_ASSIGNMENT:_ The lines below starting at the line containing "F(0,0) − F(1,0) = − 3(−4 + 3δ) 100(p − 1) > 0" and ending at the line containing "We maximize the" are to be repeated exactly, with both ends kept and nothing else added.

_INPUT DATA:_
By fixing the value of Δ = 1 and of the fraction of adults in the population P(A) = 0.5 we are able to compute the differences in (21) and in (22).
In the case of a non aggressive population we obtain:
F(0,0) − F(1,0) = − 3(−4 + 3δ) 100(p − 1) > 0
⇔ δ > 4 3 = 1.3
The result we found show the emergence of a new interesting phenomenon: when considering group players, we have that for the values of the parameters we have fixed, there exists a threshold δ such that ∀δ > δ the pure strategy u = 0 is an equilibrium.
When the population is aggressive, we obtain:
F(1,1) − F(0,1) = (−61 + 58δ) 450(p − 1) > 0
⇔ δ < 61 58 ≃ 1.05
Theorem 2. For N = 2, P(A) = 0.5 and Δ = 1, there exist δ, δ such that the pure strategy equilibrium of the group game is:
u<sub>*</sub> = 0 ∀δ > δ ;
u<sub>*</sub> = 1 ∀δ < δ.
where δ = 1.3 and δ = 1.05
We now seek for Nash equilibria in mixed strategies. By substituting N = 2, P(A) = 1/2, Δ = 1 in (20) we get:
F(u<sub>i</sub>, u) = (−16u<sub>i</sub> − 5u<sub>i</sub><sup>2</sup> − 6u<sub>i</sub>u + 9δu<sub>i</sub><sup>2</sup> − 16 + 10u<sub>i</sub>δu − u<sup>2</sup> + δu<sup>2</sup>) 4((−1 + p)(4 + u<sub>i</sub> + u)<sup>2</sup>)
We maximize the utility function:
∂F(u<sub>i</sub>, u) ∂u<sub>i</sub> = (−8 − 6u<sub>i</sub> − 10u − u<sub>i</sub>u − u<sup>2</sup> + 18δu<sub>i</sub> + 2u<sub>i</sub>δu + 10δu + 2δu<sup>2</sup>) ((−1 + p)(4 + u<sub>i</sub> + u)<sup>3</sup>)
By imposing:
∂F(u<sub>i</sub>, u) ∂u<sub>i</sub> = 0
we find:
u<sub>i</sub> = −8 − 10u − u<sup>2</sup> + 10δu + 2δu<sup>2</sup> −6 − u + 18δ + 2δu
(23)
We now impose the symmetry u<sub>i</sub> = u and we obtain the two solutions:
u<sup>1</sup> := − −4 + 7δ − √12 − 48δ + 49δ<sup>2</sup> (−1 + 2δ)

--

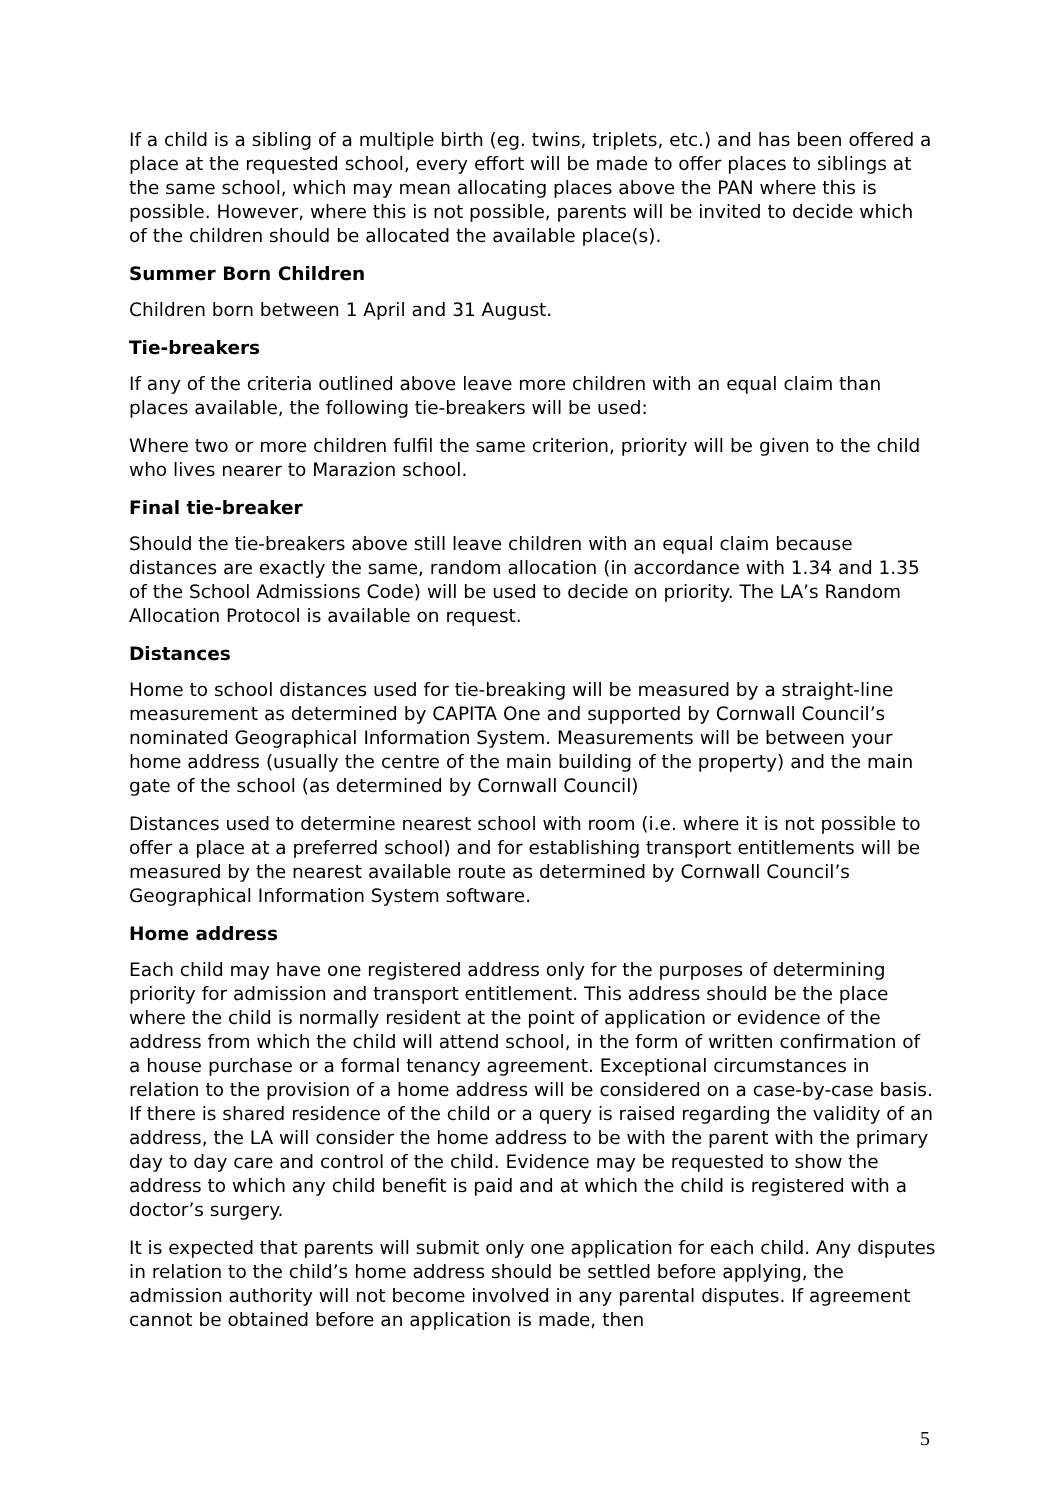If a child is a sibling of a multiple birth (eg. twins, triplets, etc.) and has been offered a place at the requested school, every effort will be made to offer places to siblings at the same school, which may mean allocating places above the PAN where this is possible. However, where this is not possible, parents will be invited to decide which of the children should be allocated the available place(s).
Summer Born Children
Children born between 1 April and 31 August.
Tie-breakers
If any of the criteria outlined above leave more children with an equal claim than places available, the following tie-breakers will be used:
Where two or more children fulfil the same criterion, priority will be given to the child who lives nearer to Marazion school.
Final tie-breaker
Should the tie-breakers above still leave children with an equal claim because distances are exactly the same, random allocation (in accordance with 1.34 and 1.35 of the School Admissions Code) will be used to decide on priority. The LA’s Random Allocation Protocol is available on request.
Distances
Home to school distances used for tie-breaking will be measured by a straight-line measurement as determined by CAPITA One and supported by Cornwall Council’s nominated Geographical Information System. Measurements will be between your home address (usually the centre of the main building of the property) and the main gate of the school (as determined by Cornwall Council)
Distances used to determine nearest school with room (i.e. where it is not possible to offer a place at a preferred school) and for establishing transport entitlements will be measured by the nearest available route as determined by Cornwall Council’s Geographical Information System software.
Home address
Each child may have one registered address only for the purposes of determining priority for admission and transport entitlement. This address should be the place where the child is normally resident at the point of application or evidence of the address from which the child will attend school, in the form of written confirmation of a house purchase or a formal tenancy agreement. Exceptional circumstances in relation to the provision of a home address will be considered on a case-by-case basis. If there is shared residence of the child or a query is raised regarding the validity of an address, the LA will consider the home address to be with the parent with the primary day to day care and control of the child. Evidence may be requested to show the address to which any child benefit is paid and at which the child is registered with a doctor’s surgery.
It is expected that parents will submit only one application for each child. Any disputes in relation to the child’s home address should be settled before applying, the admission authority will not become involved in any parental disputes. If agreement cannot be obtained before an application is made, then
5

_ANSWER BOX:_
F(0,0) − F(1,0) = − 3(−4 + 3δ) 100(p − 1) > 0
⇔ δ > 4 3 = 1.3
The result we found show the emergence of a new interesting phenomenon: when considering group players, we have that for the values of the parameters we have fixed, there exists a threshold δ such that ∀δ > δ the pure strategy u = 0 is an equilibrium.
When the population is aggressive, we obtain:
F(1,1) − F(0,1) = (−61 + 58δ) 450(p − 1) > 0
⇔ δ < 61 58 ≃ 1.05
Theorem 2. For N = 2, P(A) = 0.5 and Δ = 1, there exist δ, δ such that the pure strategy equilibrium of the group game is:
u<sub>*</sub> = 0 ∀δ > δ ;
u<sub>*</sub> = 1 ∀δ < δ.
where δ = 1.3 and δ = 1.05
We now seek for Nash equilibria in mixed strategies. By substituting N = 2, P(A) = 1/2, Δ = 1 in (20) we get:
F(u<sub>i</sub>, u) = (−16u<sub>i</sub> − 5u<sub>i</sub><sup>2</sup> − 6u<sub>i</sub>u + 9δu<sub>i</sub><sup>2</sup> − 16 + 10u<sub>i</sub>δu − u<sup>2</sup> + δu<sup>2</sup>) 4((−1 + p)(4 + u<sub>i</sub> + u)<sup>2</sup>)
We maximize the utility function:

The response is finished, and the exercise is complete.